Supply Chain by the Numbers
   
 

- March 16, 2017 -

   
  Supply Chain by the Numbers for Week of March 16, 2017
   
 

US Infratructure Gets Rotten Grade Once Again from ASCE; UPS Keeps Adding to its Nat Gas Fleet and Network; Right to Work States Adding All the Manufacturing Jobs; It's Easy to Understand Why We have a Driver Shortage

   
 
 
 

10

That is how many infrastructure categories out of the 16 total evaluated by the American Society of Civil Engineers in their quadrennial analysis of US infrastructure received a great of D+ or worse. Roads received a grade of D, for example. Bridges, however, fared a bit better, receiving a grade of C+, while the best grade overall was the B grade assigned for US rail infrastructure. We'll note in passing that rail infrastructure is almost totally funded by private investments from the carriers, unlike almost every other category. Ports also received a grade of C+, but inland waterways received the worse grade of any category, at D-, just above an F. The overall grade across all categories was a D+, the ASCE says.
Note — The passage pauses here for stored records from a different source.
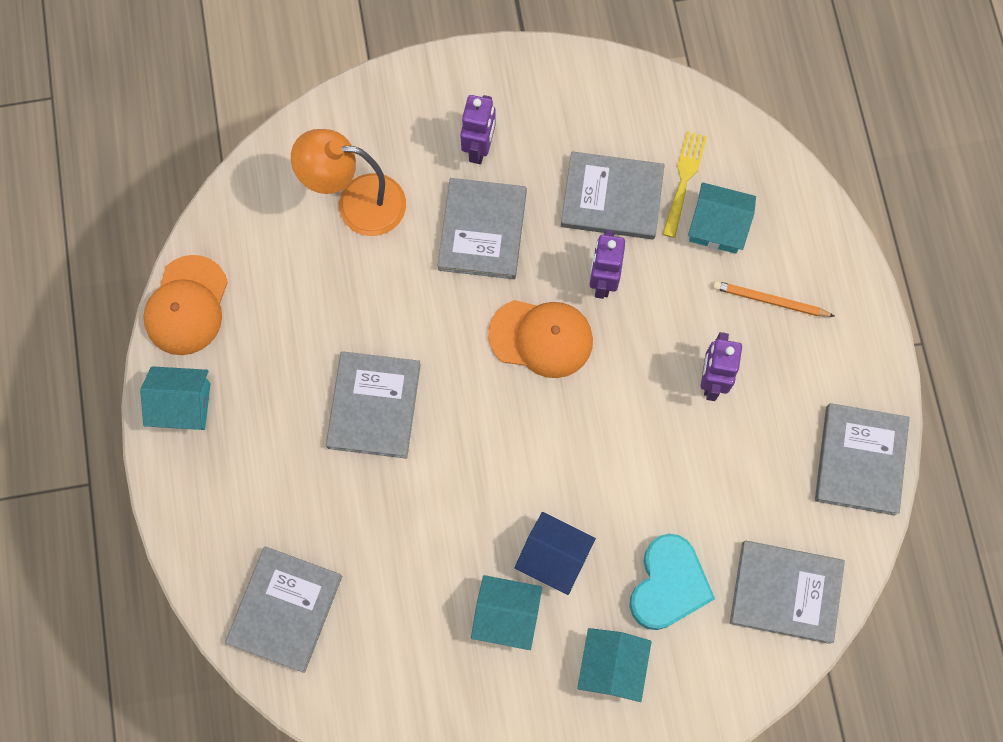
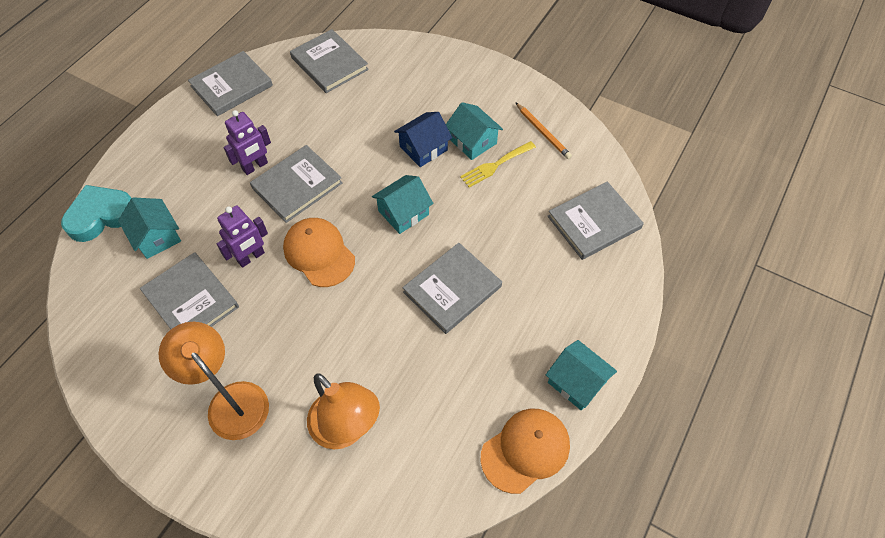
camera: 140 degrees left, 15 degrees down
(479, 148) = (231, 400): purple robot -> orange lamp
(482, 230) = (286, 343): grey book -> grey book (297, 185)
(554, 557) = (423, 148): blue house -> blue house turned 75 degrees clockwise
(612, 666) = (441, 90): turquoise house -> turquoise house (403, 212)
(668, 585) = (380, 101): turquoise heart -> turquoise heart (101, 216)
(684, 179) = (140, 277): yellow fork -> yellow fork (495, 165)
(770, 301) = (180, 180): orange pencil -> orange pencil (542, 132)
Since 1998, grades have been near failing and averaging only Ds, due to "delayed maintenance" and "under investment across most categories," the engineers said, in another dour report, as everyone waits to see the unveiling of President Trump's infrastructure plan.

 
 


 
 
 

4400+

That is how many natural gas powered trucks UPS says it now operates worldwide, as the company announced plans this week to invest another $90 million in natural gas vehicles and infrastructure. The parcel giant said it plans to build an additional six CNG (compressed natural gas) fueling stations and add 30 new CNG tractors and terminal trucks, as well as 50 LNG (liquid natural gas) vehicles to its alternative fuel and advanced technology fleet. Last year, UPS invested $100 million in CNG fueling stations and vehicles. The company currently operates 31 CNG fueling stations in Alabama, Arizona, California, Colorado, Georgia, Kansas, Kentucky, Louisiana, Nevada, Oklahoma, Pennsylvania, Texas, Virginia, Tennessee and West Virginia. It runs CNG vehicles in 38 US states plus Germany, the Netherlands, and Thailand. With the announcement, UPS said that in 2016, it used more than 61 million gallons of natural gas in its ground fleet, reducing CO2 emissions by 100,000 metric tons by replacing diesel and gasoline fuels with lower emissions natural gas fuel.

 
 
 
 
 

5.9%


That is by how much manufacturing employment grew between 2011 and 2016 in the 22 states that had Right to Work laws as of 2011, according to data released by the Labor Department on March 13. That's roughly double the percentage increase for the 24 states where compulsory union dues were still permitted in 2016. Perhaps surprisingly, 2015 average annual compensation per Right to Work state manufacturing employee was $76,454, roughly $3,800 higher than the average for states that still lacked Right to Work protections in 2015. Early this year, Kentucky and Missouri became the 27th and 28th Right to Work states. There are active efforts in both New Hampshire and Ohio to change to Right to Work status as well. Employment in Right to Work states exceeded that of non-Right to Work states by 200,000 inn 2016, and that was before the changes in Kentucky and Missouri earlier this year.

 
 
 
 

$25-30,000

That is all the pay that drivers for truckload carrier Celadon make in their first year on the job, according to a recent article in The Atlantic magazine. After the first year, drivers can make over $50,000 annually - still not much for a pretty grueling job that involved many nights away from home. Other carriers are roughly in the same pay range, though some have increased pay in the last two years to address the driver shortage. But in the end, "The job is terrible, and the companies know it," says Steve Viscelli, a University of Pennsylvania sociologist and the author of The Big Rig: Trucking and the Decline of the American Dream, a book for which he spent several months as a driver as part of his research. Carriers sell the idea of being a contractor to drivers with the vision of being their own bosses, but the arrangement often saddles them with unsustainable debt and high expenses, Viscelli notes. Those drivers starting as independent contractors sign lease-to-own deals to purchase their vehicles, often with the carrier. But the contract terms are onerous, Viscelli says, and drivers owe so much that they may end up working 70 or 80 hours a week just to pay back what they owe and cover expenses such as fuel and insurance. It should be no surprise there is a driver shortage, Viscelli says.